# BRIEF
Pull each line with the string "beeps" from the entries.

# AVAILABLE DATA
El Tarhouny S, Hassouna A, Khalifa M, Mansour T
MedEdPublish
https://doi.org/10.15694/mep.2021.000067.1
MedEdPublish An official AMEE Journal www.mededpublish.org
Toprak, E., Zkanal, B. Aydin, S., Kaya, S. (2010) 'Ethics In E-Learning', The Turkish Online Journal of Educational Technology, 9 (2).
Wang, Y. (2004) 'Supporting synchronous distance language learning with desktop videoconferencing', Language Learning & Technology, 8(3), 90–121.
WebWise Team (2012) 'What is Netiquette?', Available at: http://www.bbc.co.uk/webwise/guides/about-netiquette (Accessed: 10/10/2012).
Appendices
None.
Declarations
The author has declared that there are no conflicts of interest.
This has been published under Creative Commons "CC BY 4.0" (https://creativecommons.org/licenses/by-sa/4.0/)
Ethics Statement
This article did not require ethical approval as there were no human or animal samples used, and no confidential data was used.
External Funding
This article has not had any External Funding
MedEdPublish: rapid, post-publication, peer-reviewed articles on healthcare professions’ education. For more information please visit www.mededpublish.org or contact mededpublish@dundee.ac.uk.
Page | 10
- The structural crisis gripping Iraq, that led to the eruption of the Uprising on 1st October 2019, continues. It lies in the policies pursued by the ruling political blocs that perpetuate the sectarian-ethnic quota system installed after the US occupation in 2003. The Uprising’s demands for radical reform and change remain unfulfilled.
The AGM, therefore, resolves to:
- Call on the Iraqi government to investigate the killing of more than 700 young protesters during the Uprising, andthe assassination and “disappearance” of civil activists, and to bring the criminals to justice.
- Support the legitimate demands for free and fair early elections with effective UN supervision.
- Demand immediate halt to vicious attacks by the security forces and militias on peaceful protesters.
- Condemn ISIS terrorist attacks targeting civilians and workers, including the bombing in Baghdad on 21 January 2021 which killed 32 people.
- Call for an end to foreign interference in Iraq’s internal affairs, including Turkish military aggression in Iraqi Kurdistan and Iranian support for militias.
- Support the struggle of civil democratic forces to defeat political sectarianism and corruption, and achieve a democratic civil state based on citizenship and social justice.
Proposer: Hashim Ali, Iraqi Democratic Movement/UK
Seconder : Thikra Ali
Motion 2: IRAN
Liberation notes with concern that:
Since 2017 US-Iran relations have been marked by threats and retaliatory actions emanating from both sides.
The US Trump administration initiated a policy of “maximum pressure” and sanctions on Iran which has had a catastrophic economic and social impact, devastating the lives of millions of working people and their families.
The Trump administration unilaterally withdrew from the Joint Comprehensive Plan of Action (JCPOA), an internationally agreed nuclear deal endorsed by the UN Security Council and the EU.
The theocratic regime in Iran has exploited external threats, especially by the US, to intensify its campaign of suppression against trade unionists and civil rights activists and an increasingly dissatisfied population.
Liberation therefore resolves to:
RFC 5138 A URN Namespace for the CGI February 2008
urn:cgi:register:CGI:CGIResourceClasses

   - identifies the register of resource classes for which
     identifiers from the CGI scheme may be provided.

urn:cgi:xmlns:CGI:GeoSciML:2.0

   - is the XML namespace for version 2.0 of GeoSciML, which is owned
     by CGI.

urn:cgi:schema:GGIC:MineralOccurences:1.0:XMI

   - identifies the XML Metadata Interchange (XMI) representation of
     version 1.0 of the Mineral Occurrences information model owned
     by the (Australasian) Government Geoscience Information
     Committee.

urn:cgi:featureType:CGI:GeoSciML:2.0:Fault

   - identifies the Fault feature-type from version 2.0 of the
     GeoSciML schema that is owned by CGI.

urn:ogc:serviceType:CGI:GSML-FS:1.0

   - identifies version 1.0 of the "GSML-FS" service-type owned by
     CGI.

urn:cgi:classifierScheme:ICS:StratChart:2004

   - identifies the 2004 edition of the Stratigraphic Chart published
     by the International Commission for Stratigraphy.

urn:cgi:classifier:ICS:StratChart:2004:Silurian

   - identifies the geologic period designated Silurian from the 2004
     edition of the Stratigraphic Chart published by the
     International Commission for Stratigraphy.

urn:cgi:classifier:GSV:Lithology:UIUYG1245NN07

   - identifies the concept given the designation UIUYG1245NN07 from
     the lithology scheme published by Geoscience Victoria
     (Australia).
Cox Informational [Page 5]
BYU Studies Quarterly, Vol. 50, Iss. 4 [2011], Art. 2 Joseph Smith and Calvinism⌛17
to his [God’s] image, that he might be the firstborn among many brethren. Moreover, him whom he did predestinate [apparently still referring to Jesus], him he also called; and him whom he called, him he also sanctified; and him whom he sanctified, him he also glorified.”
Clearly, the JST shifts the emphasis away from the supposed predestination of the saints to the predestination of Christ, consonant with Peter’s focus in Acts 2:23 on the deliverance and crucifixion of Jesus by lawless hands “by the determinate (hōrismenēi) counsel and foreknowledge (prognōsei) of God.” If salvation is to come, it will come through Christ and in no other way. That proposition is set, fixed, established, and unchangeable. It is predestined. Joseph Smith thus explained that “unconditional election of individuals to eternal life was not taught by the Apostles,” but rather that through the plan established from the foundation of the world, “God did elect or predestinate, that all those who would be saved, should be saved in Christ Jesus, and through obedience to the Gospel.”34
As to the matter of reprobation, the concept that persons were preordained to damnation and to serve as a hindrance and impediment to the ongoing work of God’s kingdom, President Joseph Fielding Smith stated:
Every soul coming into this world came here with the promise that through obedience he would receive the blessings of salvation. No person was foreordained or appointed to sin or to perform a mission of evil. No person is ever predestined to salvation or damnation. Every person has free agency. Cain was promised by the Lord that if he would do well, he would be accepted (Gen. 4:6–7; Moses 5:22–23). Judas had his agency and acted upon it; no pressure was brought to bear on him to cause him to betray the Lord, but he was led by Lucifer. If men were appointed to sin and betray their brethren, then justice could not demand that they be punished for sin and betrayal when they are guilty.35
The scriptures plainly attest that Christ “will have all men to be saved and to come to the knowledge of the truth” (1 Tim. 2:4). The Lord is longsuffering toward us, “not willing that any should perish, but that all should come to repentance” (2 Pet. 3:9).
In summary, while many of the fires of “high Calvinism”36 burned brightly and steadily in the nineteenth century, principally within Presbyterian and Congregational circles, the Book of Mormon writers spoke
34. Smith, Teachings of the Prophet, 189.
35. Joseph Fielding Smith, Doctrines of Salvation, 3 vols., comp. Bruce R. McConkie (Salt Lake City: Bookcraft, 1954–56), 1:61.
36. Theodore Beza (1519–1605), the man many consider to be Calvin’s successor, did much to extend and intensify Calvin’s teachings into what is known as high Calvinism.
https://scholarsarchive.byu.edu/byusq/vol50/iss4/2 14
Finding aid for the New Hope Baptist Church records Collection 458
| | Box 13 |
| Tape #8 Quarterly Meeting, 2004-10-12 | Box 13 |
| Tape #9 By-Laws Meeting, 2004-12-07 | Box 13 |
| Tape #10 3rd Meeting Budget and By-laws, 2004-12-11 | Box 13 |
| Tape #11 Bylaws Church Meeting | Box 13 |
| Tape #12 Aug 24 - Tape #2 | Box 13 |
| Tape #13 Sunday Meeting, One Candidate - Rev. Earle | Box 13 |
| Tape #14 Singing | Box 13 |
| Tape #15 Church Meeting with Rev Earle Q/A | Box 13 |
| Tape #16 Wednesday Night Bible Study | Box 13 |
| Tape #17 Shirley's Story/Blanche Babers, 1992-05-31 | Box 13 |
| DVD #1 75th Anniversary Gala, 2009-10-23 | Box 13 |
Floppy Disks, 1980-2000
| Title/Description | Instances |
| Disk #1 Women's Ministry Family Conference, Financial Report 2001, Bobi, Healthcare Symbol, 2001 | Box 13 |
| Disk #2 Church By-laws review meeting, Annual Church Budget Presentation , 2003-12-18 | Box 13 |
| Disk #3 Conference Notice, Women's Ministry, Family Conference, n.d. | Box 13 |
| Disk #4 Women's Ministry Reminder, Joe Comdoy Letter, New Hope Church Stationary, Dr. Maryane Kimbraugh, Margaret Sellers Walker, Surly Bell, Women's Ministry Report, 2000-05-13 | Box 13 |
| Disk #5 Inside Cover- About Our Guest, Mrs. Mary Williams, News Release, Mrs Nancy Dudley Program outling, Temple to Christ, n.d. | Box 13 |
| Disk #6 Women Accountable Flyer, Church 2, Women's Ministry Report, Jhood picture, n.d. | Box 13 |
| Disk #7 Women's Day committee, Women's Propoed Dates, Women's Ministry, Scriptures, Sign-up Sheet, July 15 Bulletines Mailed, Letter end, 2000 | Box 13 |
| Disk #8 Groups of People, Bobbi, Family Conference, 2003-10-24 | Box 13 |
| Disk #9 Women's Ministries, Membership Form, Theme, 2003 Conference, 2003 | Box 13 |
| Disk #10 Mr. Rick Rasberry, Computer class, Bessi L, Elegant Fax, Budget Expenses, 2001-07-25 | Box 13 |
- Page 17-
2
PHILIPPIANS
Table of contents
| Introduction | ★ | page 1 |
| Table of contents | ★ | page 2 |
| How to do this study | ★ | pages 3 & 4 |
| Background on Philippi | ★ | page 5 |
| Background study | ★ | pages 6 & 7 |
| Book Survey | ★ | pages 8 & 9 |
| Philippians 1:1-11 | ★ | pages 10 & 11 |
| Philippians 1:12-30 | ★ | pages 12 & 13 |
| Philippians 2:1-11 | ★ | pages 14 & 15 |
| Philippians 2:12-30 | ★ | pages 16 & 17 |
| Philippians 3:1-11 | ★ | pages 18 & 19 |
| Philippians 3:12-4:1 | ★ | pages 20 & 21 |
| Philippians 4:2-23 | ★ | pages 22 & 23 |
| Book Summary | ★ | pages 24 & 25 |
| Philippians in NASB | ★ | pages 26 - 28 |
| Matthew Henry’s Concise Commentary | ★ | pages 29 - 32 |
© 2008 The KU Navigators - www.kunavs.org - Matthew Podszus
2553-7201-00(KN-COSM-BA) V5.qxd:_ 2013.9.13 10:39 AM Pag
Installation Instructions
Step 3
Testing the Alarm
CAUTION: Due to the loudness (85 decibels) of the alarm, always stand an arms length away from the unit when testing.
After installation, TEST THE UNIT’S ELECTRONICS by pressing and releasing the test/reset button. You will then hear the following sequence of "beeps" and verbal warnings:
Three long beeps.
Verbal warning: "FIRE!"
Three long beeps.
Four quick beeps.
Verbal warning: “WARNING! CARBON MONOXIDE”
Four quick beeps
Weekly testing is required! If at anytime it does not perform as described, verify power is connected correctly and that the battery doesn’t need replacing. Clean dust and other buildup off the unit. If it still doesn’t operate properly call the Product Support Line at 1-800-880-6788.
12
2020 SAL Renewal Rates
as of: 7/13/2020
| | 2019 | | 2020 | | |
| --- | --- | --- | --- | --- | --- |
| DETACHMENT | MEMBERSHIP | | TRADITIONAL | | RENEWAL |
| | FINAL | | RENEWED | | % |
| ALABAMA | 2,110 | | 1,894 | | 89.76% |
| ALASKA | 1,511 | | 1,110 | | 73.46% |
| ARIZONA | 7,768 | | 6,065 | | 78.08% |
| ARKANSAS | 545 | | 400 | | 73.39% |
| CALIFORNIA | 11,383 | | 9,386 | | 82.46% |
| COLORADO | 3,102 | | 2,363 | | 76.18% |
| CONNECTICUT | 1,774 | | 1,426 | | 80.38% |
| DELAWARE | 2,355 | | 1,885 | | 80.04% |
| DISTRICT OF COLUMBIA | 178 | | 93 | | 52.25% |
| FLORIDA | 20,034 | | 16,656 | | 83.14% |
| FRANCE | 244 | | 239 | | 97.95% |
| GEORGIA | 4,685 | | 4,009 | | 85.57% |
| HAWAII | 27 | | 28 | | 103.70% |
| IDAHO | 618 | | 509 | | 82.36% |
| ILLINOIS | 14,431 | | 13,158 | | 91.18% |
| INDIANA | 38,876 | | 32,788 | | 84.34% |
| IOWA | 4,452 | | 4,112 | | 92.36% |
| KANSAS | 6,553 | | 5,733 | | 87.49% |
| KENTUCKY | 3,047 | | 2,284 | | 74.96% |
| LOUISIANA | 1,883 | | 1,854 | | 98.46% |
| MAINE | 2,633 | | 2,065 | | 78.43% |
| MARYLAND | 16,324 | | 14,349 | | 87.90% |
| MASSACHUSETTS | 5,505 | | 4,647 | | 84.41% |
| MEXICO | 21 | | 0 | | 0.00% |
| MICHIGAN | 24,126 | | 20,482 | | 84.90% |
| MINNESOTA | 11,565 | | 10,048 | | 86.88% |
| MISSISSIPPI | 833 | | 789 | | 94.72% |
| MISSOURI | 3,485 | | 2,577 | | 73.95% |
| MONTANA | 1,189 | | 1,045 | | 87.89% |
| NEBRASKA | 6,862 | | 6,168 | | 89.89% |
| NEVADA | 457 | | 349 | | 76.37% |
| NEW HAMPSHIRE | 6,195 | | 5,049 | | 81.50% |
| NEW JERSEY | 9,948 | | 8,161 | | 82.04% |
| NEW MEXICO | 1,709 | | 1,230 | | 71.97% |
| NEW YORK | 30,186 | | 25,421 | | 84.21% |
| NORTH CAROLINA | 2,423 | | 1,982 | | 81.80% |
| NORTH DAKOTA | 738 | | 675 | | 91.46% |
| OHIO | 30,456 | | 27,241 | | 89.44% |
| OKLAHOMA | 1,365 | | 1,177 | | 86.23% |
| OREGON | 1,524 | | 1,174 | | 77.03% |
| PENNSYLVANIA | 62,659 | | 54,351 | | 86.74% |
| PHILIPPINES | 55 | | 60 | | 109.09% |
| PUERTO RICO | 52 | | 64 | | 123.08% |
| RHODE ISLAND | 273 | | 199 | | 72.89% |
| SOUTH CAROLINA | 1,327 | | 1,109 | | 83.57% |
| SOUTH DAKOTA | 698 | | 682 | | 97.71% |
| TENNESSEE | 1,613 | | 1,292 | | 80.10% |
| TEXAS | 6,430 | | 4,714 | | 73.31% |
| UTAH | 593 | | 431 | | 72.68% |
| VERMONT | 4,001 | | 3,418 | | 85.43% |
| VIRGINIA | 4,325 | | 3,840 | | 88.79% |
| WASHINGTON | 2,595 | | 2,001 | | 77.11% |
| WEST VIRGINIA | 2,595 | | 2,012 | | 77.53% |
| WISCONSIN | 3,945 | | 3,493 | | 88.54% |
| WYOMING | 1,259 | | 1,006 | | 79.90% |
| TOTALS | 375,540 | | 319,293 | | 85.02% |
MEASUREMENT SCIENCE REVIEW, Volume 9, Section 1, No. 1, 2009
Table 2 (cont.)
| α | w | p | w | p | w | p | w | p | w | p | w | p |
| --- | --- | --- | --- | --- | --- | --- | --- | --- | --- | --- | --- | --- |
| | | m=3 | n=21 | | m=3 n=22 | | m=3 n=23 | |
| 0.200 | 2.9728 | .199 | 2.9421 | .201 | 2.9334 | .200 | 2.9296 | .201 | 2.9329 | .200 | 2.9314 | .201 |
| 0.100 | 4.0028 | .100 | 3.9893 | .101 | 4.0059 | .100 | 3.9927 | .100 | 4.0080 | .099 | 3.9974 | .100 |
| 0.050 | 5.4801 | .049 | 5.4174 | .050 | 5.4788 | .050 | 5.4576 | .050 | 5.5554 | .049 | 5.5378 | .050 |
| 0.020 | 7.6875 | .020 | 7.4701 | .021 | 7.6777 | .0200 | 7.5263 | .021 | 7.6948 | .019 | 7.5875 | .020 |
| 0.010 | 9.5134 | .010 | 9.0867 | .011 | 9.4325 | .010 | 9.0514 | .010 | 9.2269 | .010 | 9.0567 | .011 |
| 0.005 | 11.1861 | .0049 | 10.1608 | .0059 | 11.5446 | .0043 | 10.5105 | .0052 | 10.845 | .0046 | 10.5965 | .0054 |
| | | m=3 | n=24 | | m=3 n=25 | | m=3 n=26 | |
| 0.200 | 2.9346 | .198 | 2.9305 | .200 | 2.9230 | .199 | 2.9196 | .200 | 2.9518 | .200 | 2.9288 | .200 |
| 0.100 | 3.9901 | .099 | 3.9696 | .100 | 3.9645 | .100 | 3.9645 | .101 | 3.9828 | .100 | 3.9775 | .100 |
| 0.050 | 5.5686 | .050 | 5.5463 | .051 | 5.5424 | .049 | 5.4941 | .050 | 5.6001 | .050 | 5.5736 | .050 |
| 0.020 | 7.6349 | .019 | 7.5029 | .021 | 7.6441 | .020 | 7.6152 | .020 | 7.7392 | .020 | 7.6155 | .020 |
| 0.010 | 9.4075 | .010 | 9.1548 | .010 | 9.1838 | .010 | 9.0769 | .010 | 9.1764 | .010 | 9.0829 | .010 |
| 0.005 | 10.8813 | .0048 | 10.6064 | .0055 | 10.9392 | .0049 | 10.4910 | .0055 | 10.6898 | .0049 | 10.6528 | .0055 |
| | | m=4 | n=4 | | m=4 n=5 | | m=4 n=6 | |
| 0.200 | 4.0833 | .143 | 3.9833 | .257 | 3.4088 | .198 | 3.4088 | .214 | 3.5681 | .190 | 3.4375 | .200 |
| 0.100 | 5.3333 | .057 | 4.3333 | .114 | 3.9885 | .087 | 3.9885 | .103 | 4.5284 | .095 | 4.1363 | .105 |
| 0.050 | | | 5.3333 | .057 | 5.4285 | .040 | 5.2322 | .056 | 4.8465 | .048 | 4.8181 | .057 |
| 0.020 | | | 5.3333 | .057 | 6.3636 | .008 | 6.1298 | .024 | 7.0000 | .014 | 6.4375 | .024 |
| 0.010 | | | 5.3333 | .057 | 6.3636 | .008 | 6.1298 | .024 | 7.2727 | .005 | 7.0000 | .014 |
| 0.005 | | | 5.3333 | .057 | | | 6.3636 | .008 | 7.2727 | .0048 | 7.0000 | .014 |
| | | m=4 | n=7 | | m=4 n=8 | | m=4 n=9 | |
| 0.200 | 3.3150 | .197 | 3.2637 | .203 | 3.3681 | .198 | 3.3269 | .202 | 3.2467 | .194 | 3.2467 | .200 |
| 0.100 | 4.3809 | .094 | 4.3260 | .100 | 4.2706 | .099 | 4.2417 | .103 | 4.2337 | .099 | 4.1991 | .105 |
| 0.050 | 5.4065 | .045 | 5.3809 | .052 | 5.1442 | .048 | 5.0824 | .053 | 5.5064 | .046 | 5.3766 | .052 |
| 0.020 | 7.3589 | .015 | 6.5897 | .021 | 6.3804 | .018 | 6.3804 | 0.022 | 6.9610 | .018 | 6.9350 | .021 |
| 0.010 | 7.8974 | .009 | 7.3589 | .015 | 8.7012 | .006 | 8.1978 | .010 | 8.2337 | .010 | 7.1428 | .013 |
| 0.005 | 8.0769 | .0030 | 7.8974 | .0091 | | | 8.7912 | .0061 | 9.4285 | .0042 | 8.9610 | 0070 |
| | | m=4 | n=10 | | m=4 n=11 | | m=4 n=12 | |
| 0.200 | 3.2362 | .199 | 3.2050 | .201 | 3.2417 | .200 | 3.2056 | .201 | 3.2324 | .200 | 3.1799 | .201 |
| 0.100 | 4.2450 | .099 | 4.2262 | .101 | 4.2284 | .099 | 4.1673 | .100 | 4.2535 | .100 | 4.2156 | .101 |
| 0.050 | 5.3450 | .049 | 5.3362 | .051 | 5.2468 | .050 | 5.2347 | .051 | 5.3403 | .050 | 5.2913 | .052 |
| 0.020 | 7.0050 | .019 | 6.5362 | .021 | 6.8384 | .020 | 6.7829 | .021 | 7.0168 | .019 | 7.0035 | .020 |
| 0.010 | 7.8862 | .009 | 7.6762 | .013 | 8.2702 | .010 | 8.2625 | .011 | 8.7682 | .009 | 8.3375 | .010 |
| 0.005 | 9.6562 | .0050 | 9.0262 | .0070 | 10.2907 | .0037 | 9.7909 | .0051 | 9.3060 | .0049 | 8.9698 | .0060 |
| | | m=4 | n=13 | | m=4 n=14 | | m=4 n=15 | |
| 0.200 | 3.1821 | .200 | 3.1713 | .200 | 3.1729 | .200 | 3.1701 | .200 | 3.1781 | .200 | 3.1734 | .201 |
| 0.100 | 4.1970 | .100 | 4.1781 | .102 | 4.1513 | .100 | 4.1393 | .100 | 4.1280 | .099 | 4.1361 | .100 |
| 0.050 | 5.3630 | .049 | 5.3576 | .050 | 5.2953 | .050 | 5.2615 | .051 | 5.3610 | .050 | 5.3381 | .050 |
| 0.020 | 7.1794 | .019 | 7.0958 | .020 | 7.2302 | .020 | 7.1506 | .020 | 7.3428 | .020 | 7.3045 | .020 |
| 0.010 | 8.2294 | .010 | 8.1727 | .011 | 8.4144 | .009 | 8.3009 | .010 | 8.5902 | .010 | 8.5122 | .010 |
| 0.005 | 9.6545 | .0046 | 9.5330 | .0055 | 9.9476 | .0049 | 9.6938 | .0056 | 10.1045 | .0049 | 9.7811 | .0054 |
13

# RESULT
After installation, TEST THE UNIT’S ELECTRONICS by pressing and releasing the test/reset button. You will then hear the following sequence of "beeps" and verbal warnings:
Three long beeps.
Three long beeps.
Four quick beeps.
Four quick beeps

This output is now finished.